In March, the World Records a New Temperature Record “on Borrowed Time.”

In March, the World Records a New Temperature Record “on Borrowed Time.”

According to Europe’s climate monitoring organization, the world just saw its warmest March on record, marking the tenth consecutive month of unusually high temperatures. Sea surface temperatures also reached a record high.

On Tuesday, the Copernicus Climate Change Service (C3S) of the European Union reported that the average temperature for March was 14.14 degrees Celsius (57.9 degrees Fahrenheit), which was 0.1 degrees higher than the previous record set in 2016. Additionally, the month’s temperature was 1.68C (35F) higher than the average March during the pre-industrial era’s reference period of 1850–1900.

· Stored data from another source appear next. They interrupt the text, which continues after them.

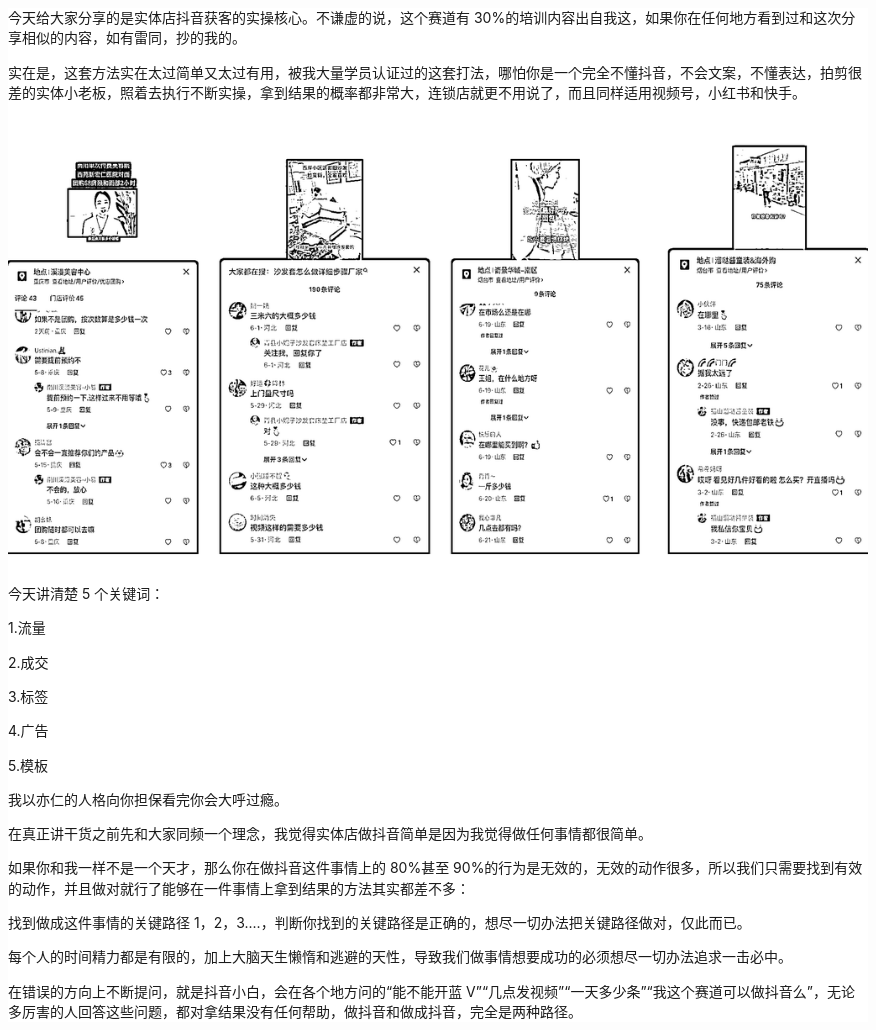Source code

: 今天给大家分享的是实体店抖音获客的实操核心。不谦虚的说，这个赛道有 30%的培训内容出自我这，如果你在任何地方看到过和这次分享相似的内容，如有雷同，抄的我的。 

实在是，这套方法实在太过简单又太过有用，被我大量学员认证过的这套打法，哪怕你是一个完全不懂抖音，不会文案，不懂表达，拍剪很差的实体小老板，照着去执行不断实操，拿到结果的概率都非常大，连锁店就更不用说了，而且同样适用视频号，小红书和快手。 

![](img/58bd6c6d63ccdeac273f8d77b7f13bb0.png) 

今天讲清楚 5 个关键词： 

1.流量 

2.成交 

3.标签 

4.广告 

5.模板 

我以亦仁的人格向你担保看完你会大呼过瘾。 

在真正讲干货之前先和大家同频一个理念，我觉得实体店做抖音简单是因为我觉得做任何事情都很简单。 

如果你和我一样不是一个天才，那么你在做抖音这件事情上的 80%甚至 90%的行为是无效的，无效的动作很多，所以我们只需要找到有效的动作，并且做对就行了能够在一件事情上拿到结果的方法其实都差不多： 

找到做成这件事情的关键路径 1，2，3....，判断你找到的关键路径是正确的，想尽一切办法把关键路径做对，仅此而已。 

每个人的时间精力都是有限的，加上大脑天生懒惰和逃避的天性，导致我们做事情想要成功的必须想尽一切办法追求一击必中。 

在错误的方向上不断提问，就是抖音小白，会在各个地方问的“能不能开蓝 V”“几点发视频”“一天多少条”“我这个赛道可以做抖音么”，无论多厉害的人回答这些问题，都对拿结果没有任何帮助，做抖音和做成抖音，完全是两种路径。 
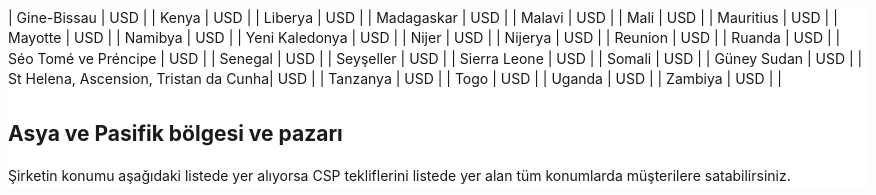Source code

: | Gine-Bissau            |   USD    |
| Kenya                    |   USD    |
| Liberya                  |   USD    |
| Madagaskar               |   USD    |
| Malavi                   |   USD    |
| Mali                     |   USD    |
| Mauritius                |   USD    |
| Mayotte                  |   USD    |
| Namibya                  |   USD    |
| Yeni Kaledonya            |   USD    |
| Nijer                    |   USD    |
| Nijerya                  |   USD    |
| Reunion                  |   USD    |
| Ruanda                   |   USD    |
| Séo Tomé ve Préncipe    |   USD    |
| Senegal                  |   USD    |
| Seyşeller               |   USD    |
| Sierra Leone             |   USD    |
| Somali                  |   USD    |
| Güney Sudan              |   USD    |
| St Helena, Ascension, Tristan da Cunha|    USD   |
| Tanzanya                 |   USD    |
| Togo                     |   USD    |
| Uganda                   |   USD    |
| Zambiya                   |   USD    |
|

## <a name="asia-and-pacific-region-and-market"></a>Asya ve Pasifik bölgesi ve pazarı

Şirketin konumu aşağıdaki listede yer alıyorsa CSP tekliflerini listede yer alan tüm konumlarda müşterilere satabilirsiniz.
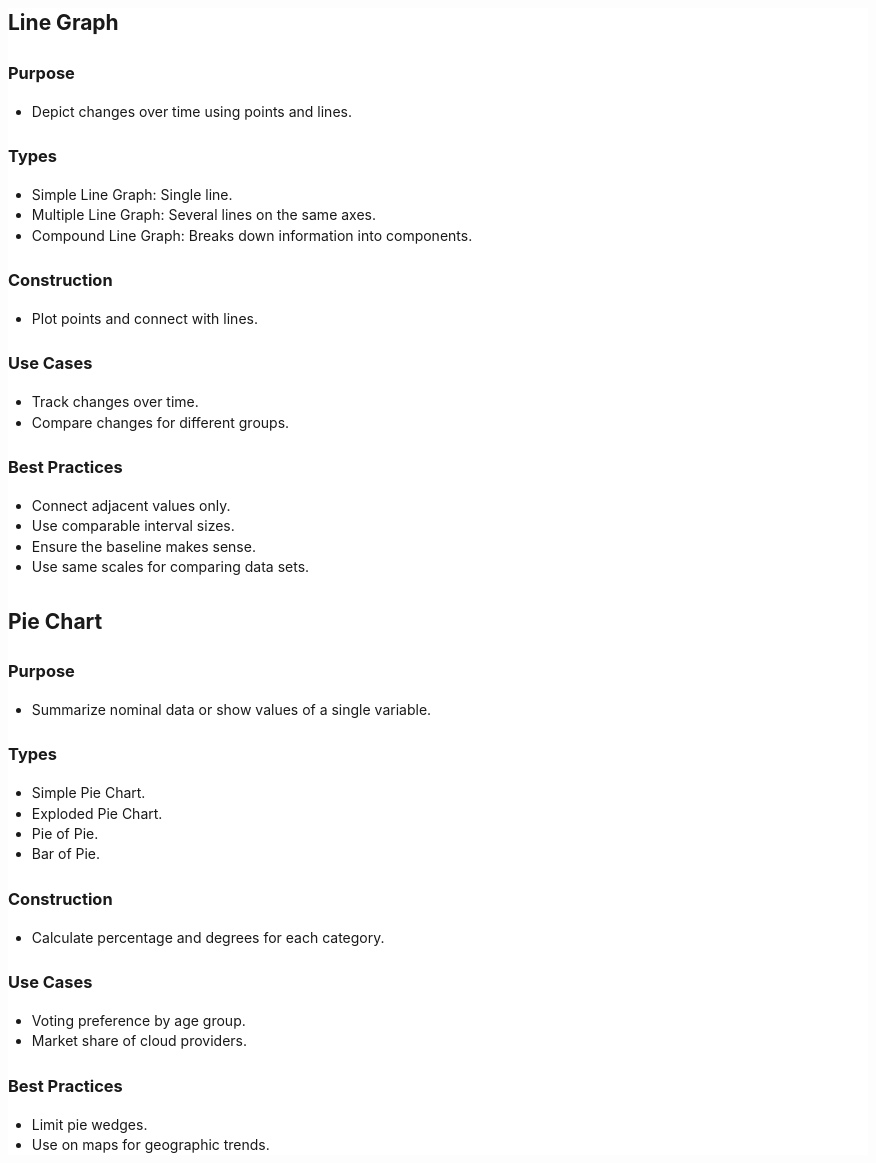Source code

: <a name="line-graph"></a>
## Line Graph

### Purpose
- Depict changes over time using points and lines.

### Types
  - Simple Line Graph: Single line.
  - Multiple Line Graph: Several lines on the same axes.
  - Compound Line Graph: Breaks down information into components.

### Construction
- Plot points and connect with lines.

### Use Cases
  - Track changes over time.
  - Compare changes for different groups.

### Best Practices
  - Connect adjacent values only.
  - Use comparable interval sizes.
  - Ensure the baseline makes sense.
  - Use same scales for comparing data sets.

<a name="pie-chart"></a>
## Pie Chart

### Purpose
- Summarize nominal data or show values of a single variable.
  
### Types
  - Simple Pie Chart.
  - Exploded Pie Chart.
  - Pie of Pie.
  - Bar of Pie.

### Construction
- Calculate percentage and degrees for each category.
  
### Use Cases
  - Voting preference by age group.
  - Market share of cloud providers.

### Best Practices
  - Limit pie wedges.
  - Use on maps for geographic trends.
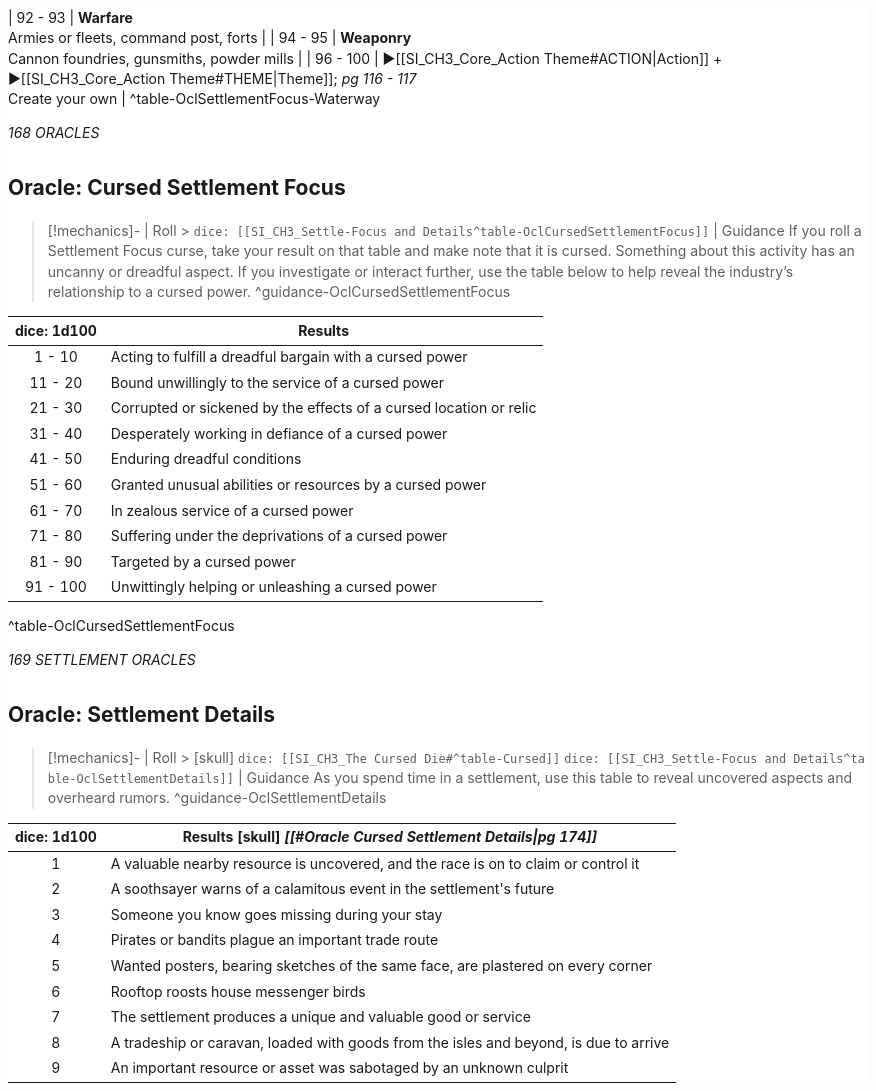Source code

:| 92 - 93 | **Warfare**<br>Armies or fleets, command post, forts |
| 94 - 95 | **Weaponry**<br>Cannon foundries, gunsmiths, powder mills |
| 96 - 100 | ▶[[SI_CH3_Core_Action Theme#ACTION\|Action]] + ▶[[SI_CH3_Core_Action Theme#THEME\|Theme]]; _pg 116 - 117_<br>Create your own |
^table-OclSettlementFocus-Waterway

*168 ORACLES*

## Oracle: Cursed Settlement Focus
> [!mechanics]- | Roll > `dice: [[SI_CH3_Settle-Focus and Details^table-OclCursedSettlementFocus]]` | Guidance
> If you roll a Settlement Focus curse, take your result on that table and make note that it is cursed. Something about this activity has an uncanny or dreadful aspect. If you investigate or interact further, use the table below to help reveal the industry’s relationship to a cursed power. ^guidance-OclCursedSettlementFocus

| dice: 1d100 | Results |
| :---: | --- |
| 1 - 10 | Acting to fulfill a dreadful bargain with a cursed power |
| 11 - 20 | Bound unwillingly to the service of a cursed power |
| 21 - 30 | Corrupted or sickened by the effects of a cursed location or relic |
| 31 - 40 | Desperately working in defiance of a cursed power |
| 41 - 50 | Enduring dreadful conditions |
| 51 - 60 | Granted unusual abilities or resources by a cursed power |
| 61 - 70 | In zealous service of a cursed power |
| 71 - 80 | Suffering under the deprivations of a cursed power |
| 81 - 90 | Targeted by a cursed power |
| 91 - 100 | Unwittingly helping or unleashing a cursed power |
^table-OclCursedSettlementFocus

*169 SETTLEMENT ORACLES*

## Oracle: Settlement Details
> [!mechanics]- | Roll > [skull] `dice: [[SI_CH3_The Cursed Die#^table-Cursed]]` `dice: [[SI_CH3_Settle-Focus and Details^table-OclSettlementDetails]]` | Guidance
> As you spend time in a settlement, use this table to reveal uncovered aspects and overheard rumors. ^guidance-OclSettlementDetails

| dice: 1d100 | Results [skull] _[[#Oracle Cursed Settlement Details\|pg 174]]_ |
| :---: | --- |
| 1 | A valuable nearby resource is uncovered, and the race is on to claim or control it |
| 2 | A soothsayer warns of a calamitous event in the settlement's future |
| 3 | Someone you know goes missing during your stay |
| 4 | Pirates or bandits plague an important trade route |
| 5 | Wanted posters, bearing sketches of the same face, are plastered on every corner |
| 6 | Rooftop roosts house messenger birds |
| 7 | The settlement produces a unique and valuable good or service |
| 8 | A tradeship or caravan, loaded with goods from the isles and beyond, is due to arrive |
| 9 | An important resource or asset was sabotaged by an unknown culprit |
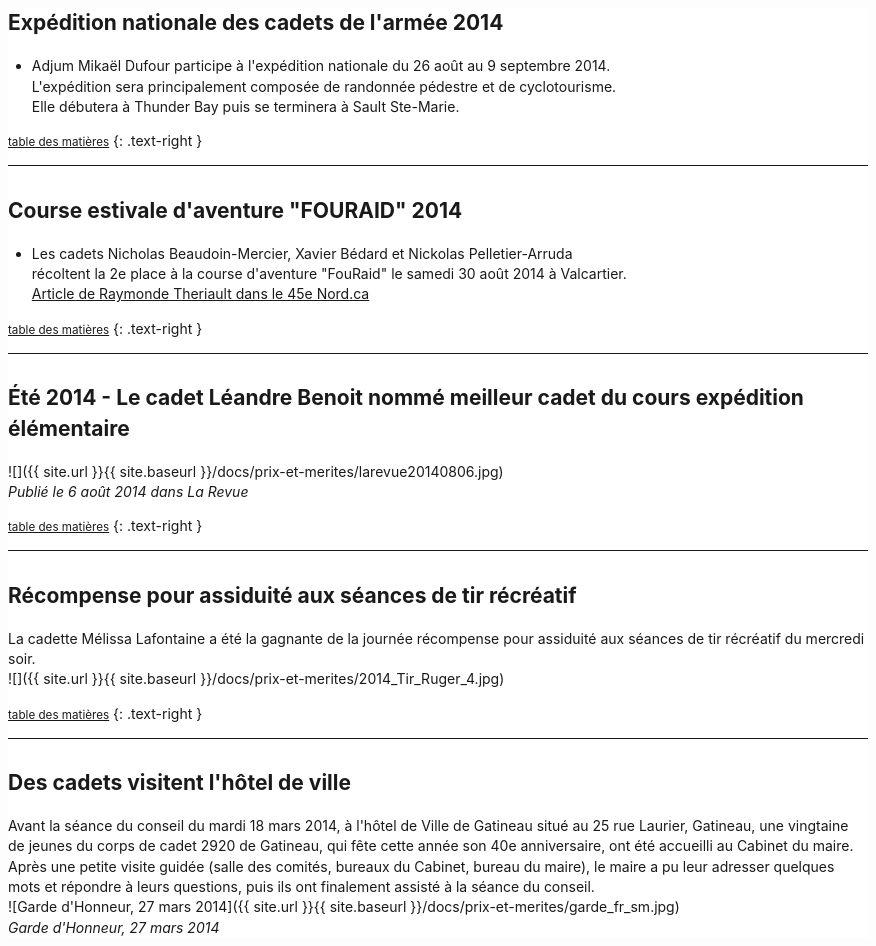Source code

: ## Expédition nationale des cadets de l'armée 2014

* Adjum Mikaël Dufour participe à l'expédition nationale du 26 août au 9 septembre 2014.  
    L'expédition sera principalement composée de randonnée pédestre et de cyclotourisme.  
    Elle débutera à Thunder Bay puis se terminera à Sault Ste-Marie.

<small markdown="1">[table des matières](#toc)</small>
{: .text-right }
***

## Course estivale d'aventure "FOURAID" 2014

* Les cadets Nicholas Beaudoin-Mercier, Xavier Bédard et Nickolas Pelletier-Arruda  
    récoltent la 2e place à la course d'aventure "FouRaid" le samedi 30 août 2014 à Valcartier.  
    [Article de Raymonde Theriault dans le 45e Nord.ca](http://www.45enord.ca/2014/09/fouraid-2014-les-cadets-se-lancent-dans-une-course-daventure-a-valcartier-photosvideo/)

<small markdown="1">[table des matières](#toc)</small>
{: .text-right }
***

## Été 2014 - Le cadet Léandre Benoit nommé meilleur cadet du cours expédition élémentaire

![]({{ site.url }}{{ site.baseurl }}/docs/prix-et-merites/larevue20140806.jpg)  
_Publié le 6 août 2014 dans La Revue_  
  

<small markdown="1">[table des matières](#toc)</small>
{: .text-right }
***

## Récompense pour assiduité aux séances de tir récréatif

La cadette Mélissa Lafontaine a été la gagnante de la journée récompense pour assiduité aux séances de tir récréatif du mercredi soir.  
![]({{ site.url }}{{ site.baseurl }}/docs/prix-et-merites/2014_Tir_Ruger_4.jpg)  

<small markdown="1">[table des matières](#toc)</small>
{: .text-right }
***

## Des cadets visitent l'hôtel de ville

Avant la séance du conseil du mardi 18 mars 2014, à l'hôtel de Ville de Gatineau situé au 25 rue Laurier, Gatineau, une vingtaine de jeunes du corps de cadet 2920 de Gatineau, qui fête cette année son 40e anniversaire, ont été accueilli au Cabinet du maire. Après une petite visite guidée (salle des comités, bureaux du Cabinet, bureau du maire), le maire a pu leur adresser quelques mots et répondre à leurs questions, puis ils ont finalement assisté à la séance du conseil.  
![Garde d'Honneur, 27 mars 2014]({{ site.url }}{{ site.baseurl }}/docs/prix-et-merites/garde_fr_sm.jpg)  
_Garde d'Honneur, 27 mars 2014_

Throughout the month, temperatures rose above average over vast swaths of the earth, from Antarctica to Greenland and portions of Africa.

It shatters its heat record for the tenth time in a row and became the hottest 12-month period ever recorded, rising 1.58C (34.8F) over pre-industrial averages.

According to Burgess, the 1.5C (2.7F) threshold set by world leaders in Paris 2015 has not been exceeded, despite the current temperatures, but “the reality is that we’re extraordinarily close, and already on borrowed time.”

The hottest year on Earth since global records date back to 1850 was 2023 In the early 2030s, the Intergovernmental Panel on Climate Change (IPCC) of the United Nations has issued a warning that the global temperature will likely surpass 1.5C. Rather of being measured in years, the goal is expressed in decades.